ABOUT THIS EXERCISE:
Restate the following data in its entirety, word for word and without images.

RECORDED DATA:
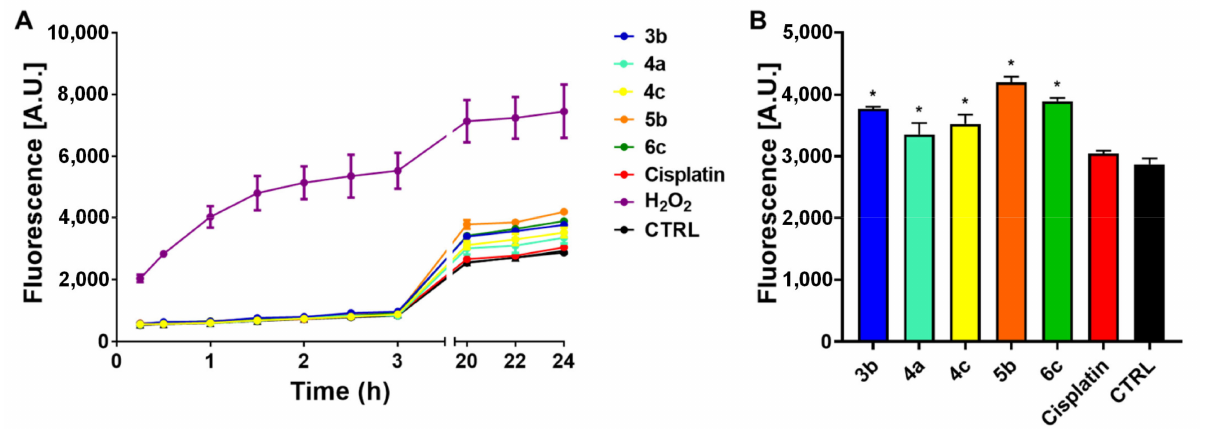
Figure 3. Fluorescence kinetic measurements of intracellular reactive oxygen species (ROS). A2780 cells incubated ( A ) up to 24 h and ( B ) for 24 h with 20 µ M of diiron complexes at 37 ◦ C and 5% CO 2 . Results are expressed as the mean of three analyses with standard deviation. Values marked with * are significantly different from the control (* p <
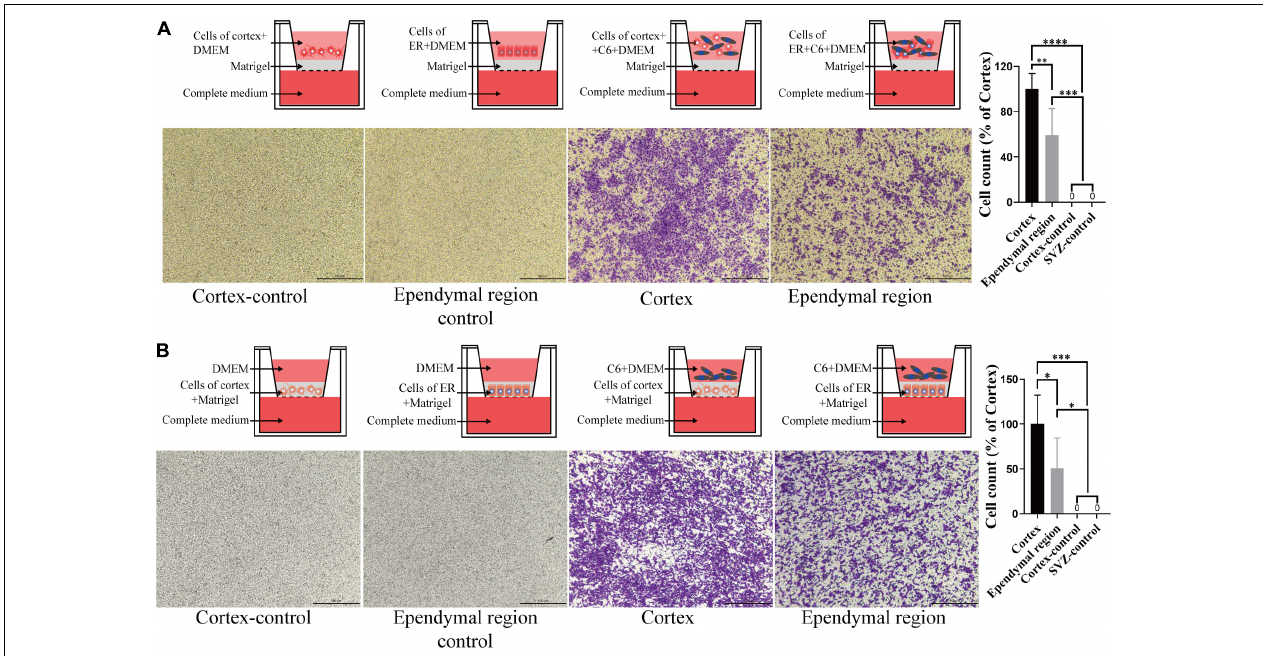
FIGURE 5 | The effect of cell-cell interactions on the invasiveness of GBM cells. (A) Compared with that of the cortex group, C6 invasion ability was decreased after coculture with the ependymal region cell suspension, and neither ependymal region nor cortex cells exhibited invasion. (B) The invasive ability of C6 in the ependymal region groups was weaker than that in the cortex group when the ependymal region or cortex cell suspension was mixed with Matrigel, and neither ependymal region nor cortex cells exhibited invasion. Invasion was allowed to proceed for 4 h. ∗ p < 0.05, ∗∗ p < 0.01, ∗∗∗ p < 0.001, ∗∗∗∗ p < 0.0001; ER, ependymal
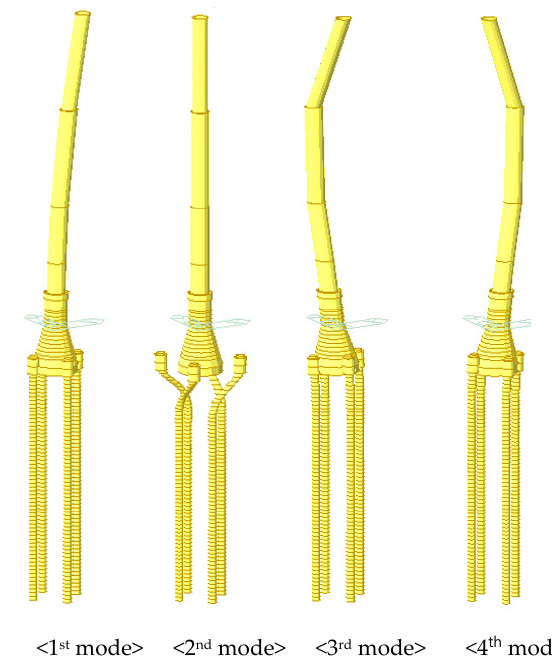
Figure 16. Mode shapes of PCF. Table 9. Results of natural frequency analysis.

FINISHED EXERCISE:
Figure 3. Fluorescence kinetic measurements of intracellular reactive oxygen species (ROS). A2780 cells incubated ( A ) up to 24 h and ( B ) for 24 h with 20 µ M of diiron complexes at 37 ◦ C and 5% CO 2 . Results are expressed as the mean of three analyses with standard deviation. Values marked with * are significantly different from the control (* p <
FIGURE 5 | The effect of cell-cell interactions on the invasiveness of GBM cells. (A) Compared with that of the cortex group, C6 invasion ability was decreased after coculture with the ependymal region cell suspension, and neither ependymal region nor cortex cells exhibited invasion. (B) The invasive ability of C6 in the ependymal region groups was weaker than that in the cortex group when the ependymal region or cortex cell suspension was mixed with Matrigel, and neither ependymal region nor cortex cells exhibited invasion. Invasion was allowed to proceed for 4 h. ∗ p < 0.05, ∗∗ p < 0.01, ∗∗∗ p < 0.001, ∗∗∗∗ p < 0.0001; ER, ependymal
Figure 16. Mode shapes of PCF. Table 9. Results of natural frequency analysis.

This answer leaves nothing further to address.